Ce sont deux démarches distinctes. N’importe quelle entreprise est légitime à discuter avec les collectivités. Après que nous ayons accompagné les villes dans leurs réflexions, si elles décident d’engager un projet, cela rentre dans le processus normal des appels d’offres public. Comment voyez vous le fait qu’elles s’engagent dans le libre ?

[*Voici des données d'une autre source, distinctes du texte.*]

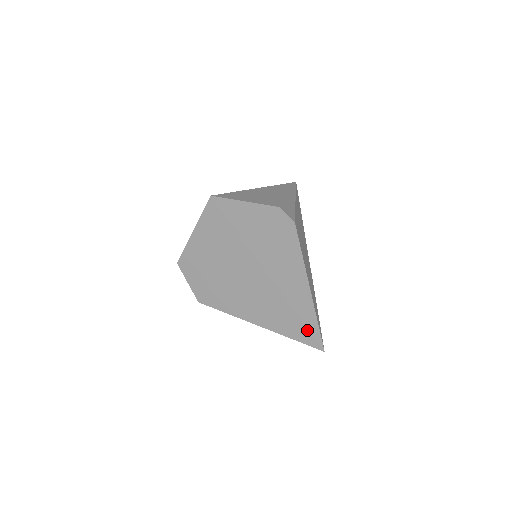
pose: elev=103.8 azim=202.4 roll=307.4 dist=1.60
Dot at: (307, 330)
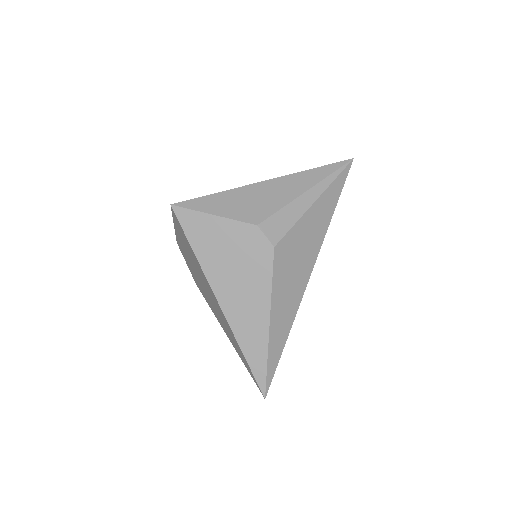
Dot at: (251, 372)
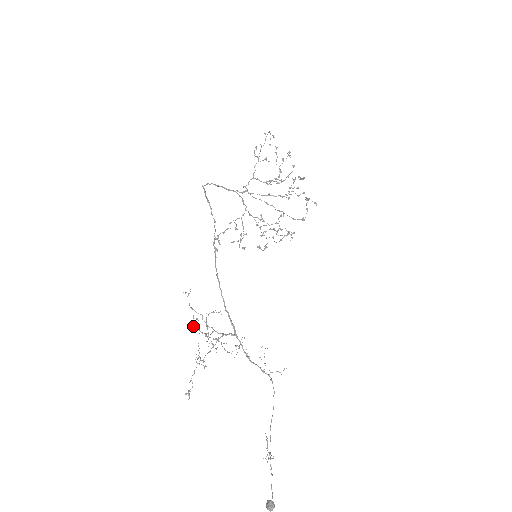
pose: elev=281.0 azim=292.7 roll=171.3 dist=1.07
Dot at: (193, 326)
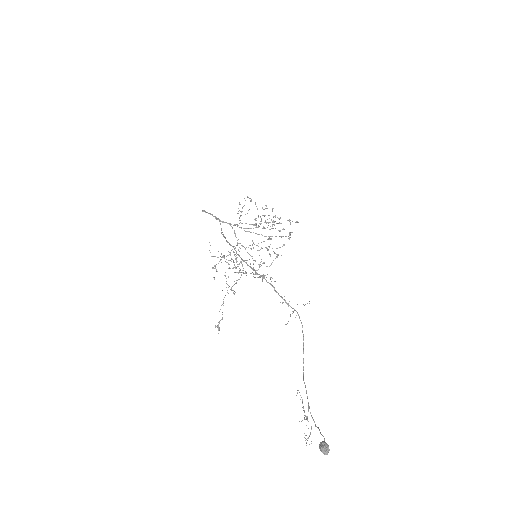
Dot at: occluded
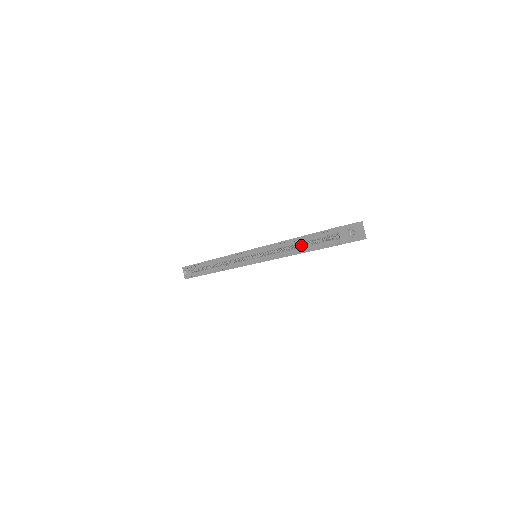
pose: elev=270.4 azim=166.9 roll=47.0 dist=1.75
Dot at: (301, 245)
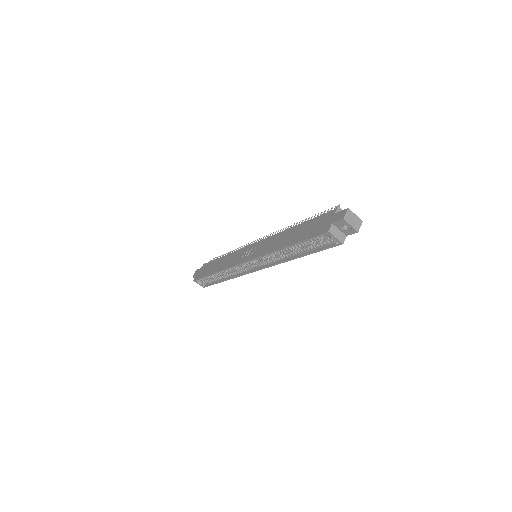
Dot at: occluded
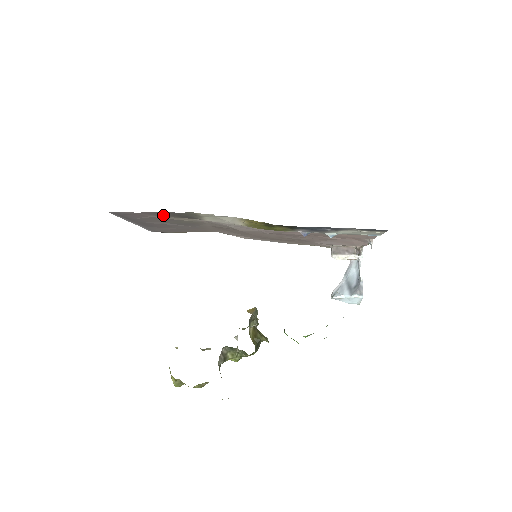
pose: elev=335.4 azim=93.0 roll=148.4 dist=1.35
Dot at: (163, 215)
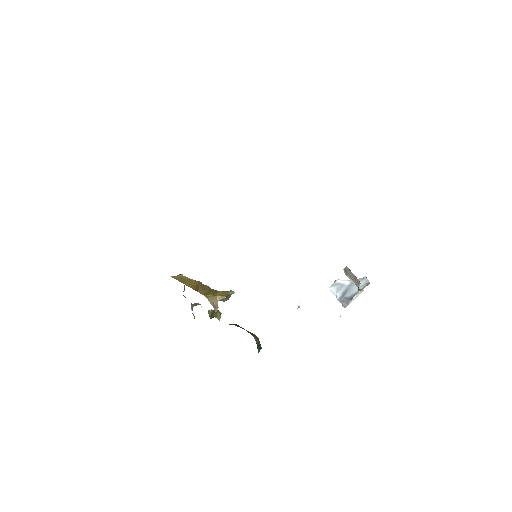
Dot at: occluded
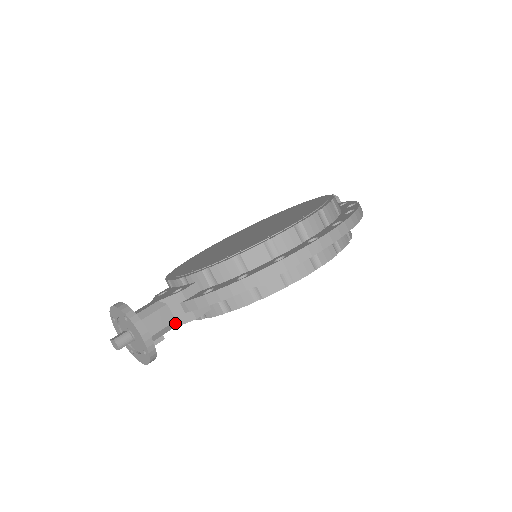
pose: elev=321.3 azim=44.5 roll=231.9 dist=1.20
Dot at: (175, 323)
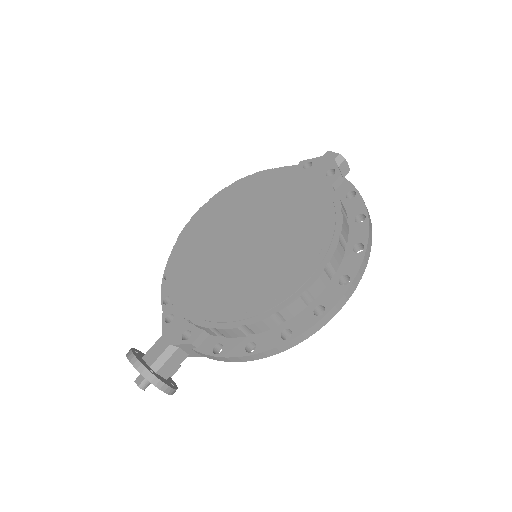
Dot at: (188, 355)
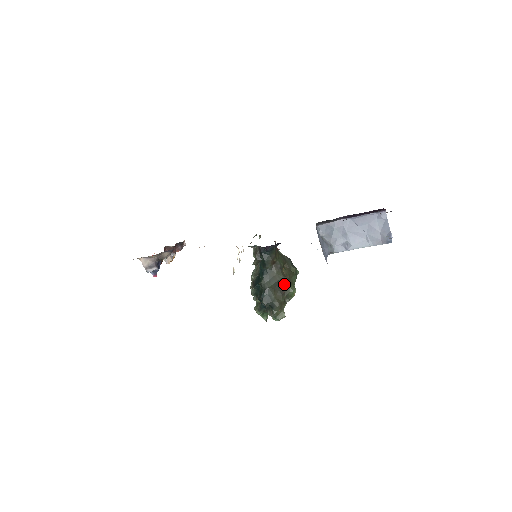
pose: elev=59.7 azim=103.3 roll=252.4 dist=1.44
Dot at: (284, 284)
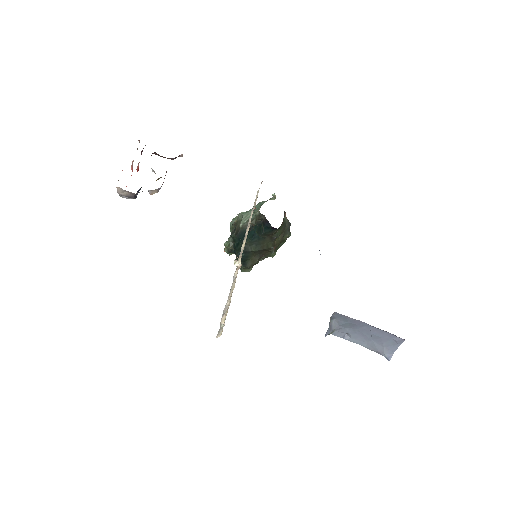
Dot at: (268, 251)
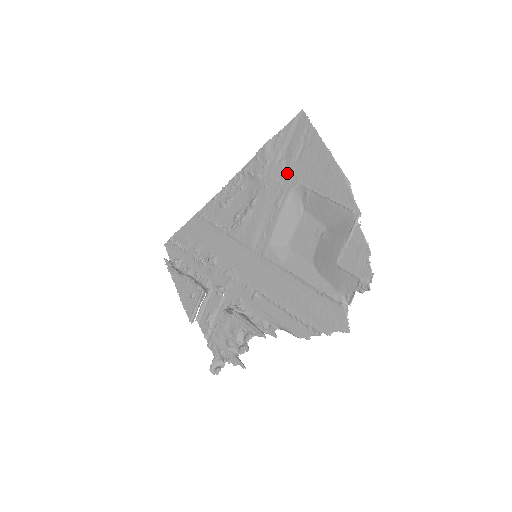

Je vous renvoie à la réponse de Bertrand Delanoë, suite à l’accord que nous avons conclu avec la ville de Paris. La neutralité et le pluralisme sont des principes importants. La réponse à des besoins fonctionnels est la définition même de l’achat public, et non le fait de choisir telle ou telle technologie. De plus, nous avons fait des efforts importants en matière d’interopérabilité et d’ouverture de nos Api, par exemple. En fait, je suis frappé par la rationalité des villes qui concluent des accords avec nous. Elles essaient tout simplement de trouver des solutions à leurs besoins. Elles cherchent des réponses pragmatiques.

De quel budget disposez vous pour mener à bien cette politique ?

Un certain budget. Mais encore ?

C’est un ensemble de paramètres difficiles à chiffrer, d’autant que cela consiste pour partie à mettre à disposition des ressources internes. On me pose souvent la question, mais l’important, c’est l’efficacité de l’aide que nous apportons. Pour des jeunes entreprises, le soutien d’un « grand frère » est précieux. Les start up que nous avons déjà soutenu ont connu en moyenne des taux de croissance de 400% et créé 16 emplois durant la période d’accompagnement.